| TRY IT |
Output all entries precisely and leave out the pictures.

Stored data
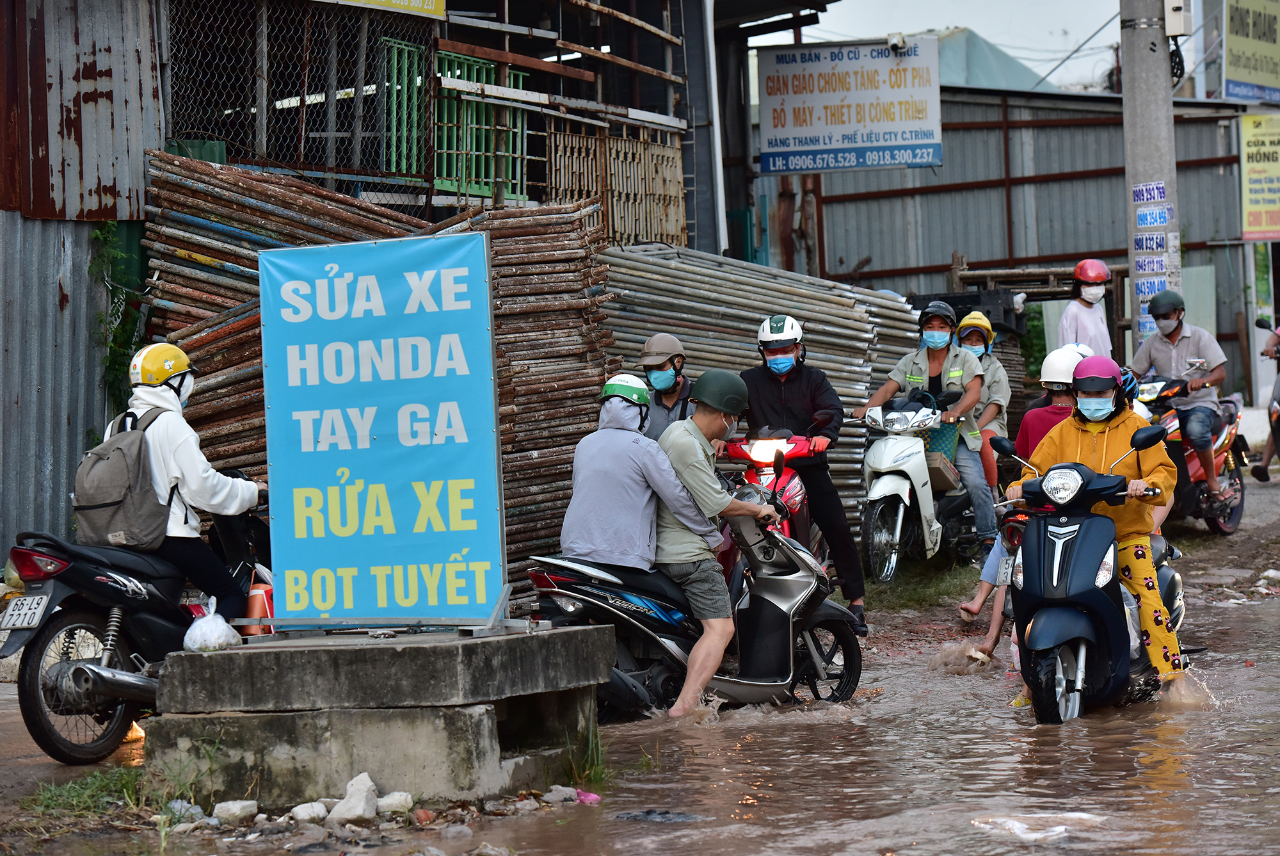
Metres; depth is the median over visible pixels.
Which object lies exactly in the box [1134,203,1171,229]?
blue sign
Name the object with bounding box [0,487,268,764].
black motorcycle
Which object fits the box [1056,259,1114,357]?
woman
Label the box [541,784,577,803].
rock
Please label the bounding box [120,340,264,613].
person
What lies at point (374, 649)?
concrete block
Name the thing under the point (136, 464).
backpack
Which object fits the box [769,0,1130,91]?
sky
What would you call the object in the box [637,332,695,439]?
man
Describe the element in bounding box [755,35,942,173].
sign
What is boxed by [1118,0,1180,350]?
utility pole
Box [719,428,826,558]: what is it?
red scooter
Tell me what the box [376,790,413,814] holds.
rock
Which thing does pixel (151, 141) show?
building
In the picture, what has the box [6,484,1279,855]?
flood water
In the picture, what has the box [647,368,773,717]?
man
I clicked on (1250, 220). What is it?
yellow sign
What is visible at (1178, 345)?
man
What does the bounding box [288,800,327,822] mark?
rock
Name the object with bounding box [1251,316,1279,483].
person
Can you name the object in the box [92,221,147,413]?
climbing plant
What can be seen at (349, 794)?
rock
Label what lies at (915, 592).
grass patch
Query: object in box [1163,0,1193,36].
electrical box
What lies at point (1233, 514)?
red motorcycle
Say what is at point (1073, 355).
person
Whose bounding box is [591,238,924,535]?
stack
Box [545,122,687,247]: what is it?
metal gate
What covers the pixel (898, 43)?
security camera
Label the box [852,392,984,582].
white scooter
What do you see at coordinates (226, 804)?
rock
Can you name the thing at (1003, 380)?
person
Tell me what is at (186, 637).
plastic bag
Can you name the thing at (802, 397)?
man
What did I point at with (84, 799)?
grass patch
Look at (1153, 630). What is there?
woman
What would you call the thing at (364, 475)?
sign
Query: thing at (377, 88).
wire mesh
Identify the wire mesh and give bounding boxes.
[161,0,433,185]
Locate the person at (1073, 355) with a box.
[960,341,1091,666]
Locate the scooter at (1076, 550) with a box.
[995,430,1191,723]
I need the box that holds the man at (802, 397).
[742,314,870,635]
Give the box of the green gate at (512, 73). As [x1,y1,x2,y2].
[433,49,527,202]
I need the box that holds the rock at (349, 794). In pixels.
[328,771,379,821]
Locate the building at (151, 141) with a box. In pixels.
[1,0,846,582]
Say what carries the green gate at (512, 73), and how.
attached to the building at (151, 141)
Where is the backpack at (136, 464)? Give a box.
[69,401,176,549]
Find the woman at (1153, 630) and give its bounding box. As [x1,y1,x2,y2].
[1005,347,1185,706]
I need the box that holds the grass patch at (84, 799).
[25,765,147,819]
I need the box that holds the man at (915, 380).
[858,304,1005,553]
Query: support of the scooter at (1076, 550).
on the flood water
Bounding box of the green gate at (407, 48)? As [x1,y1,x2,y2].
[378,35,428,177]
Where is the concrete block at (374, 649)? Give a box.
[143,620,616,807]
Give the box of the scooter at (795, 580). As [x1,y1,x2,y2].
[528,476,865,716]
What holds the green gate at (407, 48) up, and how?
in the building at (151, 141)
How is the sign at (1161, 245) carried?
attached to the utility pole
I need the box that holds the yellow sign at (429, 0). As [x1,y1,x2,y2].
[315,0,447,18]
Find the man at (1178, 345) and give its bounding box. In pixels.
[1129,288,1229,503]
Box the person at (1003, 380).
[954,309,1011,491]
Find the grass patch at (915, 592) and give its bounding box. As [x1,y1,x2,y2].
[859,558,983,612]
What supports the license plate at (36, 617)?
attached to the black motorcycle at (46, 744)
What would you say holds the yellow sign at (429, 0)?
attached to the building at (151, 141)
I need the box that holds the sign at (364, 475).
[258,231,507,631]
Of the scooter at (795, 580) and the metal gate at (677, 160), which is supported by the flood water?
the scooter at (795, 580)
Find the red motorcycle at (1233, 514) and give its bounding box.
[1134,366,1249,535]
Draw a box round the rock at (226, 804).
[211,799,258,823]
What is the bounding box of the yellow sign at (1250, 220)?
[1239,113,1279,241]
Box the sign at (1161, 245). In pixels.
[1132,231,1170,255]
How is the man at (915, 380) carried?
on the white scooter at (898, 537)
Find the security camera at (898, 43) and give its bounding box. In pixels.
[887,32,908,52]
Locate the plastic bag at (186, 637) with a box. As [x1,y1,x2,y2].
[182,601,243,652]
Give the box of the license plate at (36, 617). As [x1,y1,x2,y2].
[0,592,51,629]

| REPLY |
Metres; depth is the median over visible pixels.
Which object lies exactly in the box [1134,203,1171,229]?
blue sign
Name the object with bounding box [0,487,268,764].
black motorcycle
Which object fits the box [1056,259,1114,357]?
woman
Label the box [541,784,577,803].
rock
Please label the bounding box [120,340,264,613].
person
What lies at point (374, 649)?
concrete block
Name the thing under the point (136, 464).
backpack
Which object fits the box [769,0,1130,91]?
sky
What would you call the object in the box [637,332,695,439]?
man
Describe the element in bounding box [755,35,942,173].
sign
What is boxed by [1118,0,1180,350]?
utility pole
Box [719,428,826,558]: what is it?
red scooter
Tell me what the box [376,790,413,814] holds.
rock
Which thing does pixel (151, 141) show?
building
In the picture, what has the box [6,484,1279,855]?
flood water
In the picture, what has the box [647,368,773,717]?
man
I clicked on (1250, 220). What is it?
yellow sign
What is visible at (1178, 345)?
man
What does the bounding box [288,800,327,822] mark?
rock
Name the object with bounding box [1251,316,1279,483].
person
Can you name the object in the box [92,221,147,413]?
climbing plant
What can be seen at (349, 794)?
rock
Label what lies at (915, 592).
grass patch
Query: object in box [1163,0,1193,36].
electrical box
What lies at point (1233, 514)?
red motorcycle
Say what is at point (1073, 355).
person
Whose bounding box is [591,238,924,535]?
stack
Box [545,122,687,247]: what is it?
metal gate
What covers the pixel (898, 43)?
security camera
Label the box [852,392,984,582].
white scooter
What do you see at coordinates (226, 804)?
rock
Can you name the thing at (1003, 380)?
person
Tell me what is at (186, 637).
plastic bag
Can you name the thing at (802, 397)?
man
What did I point at with (84, 799)?
grass patch
Look at (1153, 630). What is there?
woman
What would you call the thing at (364, 475)?
sign
Query: thing at (377, 88).
wire mesh
Identify the wire mesh and give bounding boxes.
[161,0,433,185]
Locate the person at (1073, 355) with a box.
[960,341,1091,666]
Locate the scooter at (1076, 550) with a box.
[995,430,1191,723]
I need the box that holds the man at (802, 397).
[742,314,870,635]
Give the box of the green gate at (512, 73). As [x1,y1,x2,y2].
[433,49,527,202]
I need the box that holds the rock at (349, 794). In pixels.
[328,771,379,821]
Locate the building at (151, 141) with a box. In pixels.
[1,0,846,582]
Say what carries the green gate at (512, 73), and how.
attached to the building at (151, 141)
Where is the backpack at (136, 464)? Give a box.
[69,401,176,549]
Find the woman at (1153, 630) and give its bounding box. As [x1,y1,x2,y2].
[1005,347,1185,706]
I need the box that holds the grass patch at (84, 799).
[25,765,147,819]
I need the box that holds the man at (915, 380).
[858,304,1005,553]
Query: support of the scooter at (1076, 550).
on the flood water
Bounding box of the green gate at (407, 48)? As [x1,y1,x2,y2].
[378,35,428,177]
Where is the concrete block at (374, 649)? Give a box.
[143,620,616,807]
Give the box of the scooter at (795, 580). As [x1,y1,x2,y2].
[528,476,865,716]
What holds the green gate at (407, 48) up, and how?
in the building at (151, 141)
How is the sign at (1161, 245) carried?
attached to the utility pole
I need the box that holds the yellow sign at (429, 0). As [x1,y1,x2,y2].
[315,0,447,18]
Find the man at (1178, 345) and give its bounding box. In pixels.
[1129,288,1229,503]
Box the person at (1003, 380).
[954,309,1011,491]
Find the grass patch at (915, 592) and give its bounding box. As [x1,y1,x2,y2].
[859,558,983,612]
What supports the license plate at (36, 617)?
attached to the black motorcycle at (46, 744)
What would you say holds the yellow sign at (429, 0)?
attached to the building at (151, 141)
I need the box that holds the sign at (364, 475).
[258,231,507,631]
Of the scooter at (795, 580) and the metal gate at (677, 160), which is supported by the flood water?
the scooter at (795, 580)
Find the red motorcycle at (1233, 514) and give its bounding box.
[1134,366,1249,535]
Draw a box round the rock at (226, 804).
[211,799,258,823]
What is the bounding box of the yellow sign at (1250, 220)?
[1239,113,1279,241]
Box the sign at (1161, 245). In pixels.
[1132,231,1170,255]
How is the man at (915, 380) carried?
on the white scooter at (898, 537)
Find the security camera at (898, 43) and give its bounding box. In pixels.
[887,32,908,52]
Locate the plastic bag at (186, 637) with a box. As [x1,y1,x2,y2].
[182,601,243,652]
Give the box of the license plate at (36, 617). As [x1,y1,x2,y2].
[0,592,51,629]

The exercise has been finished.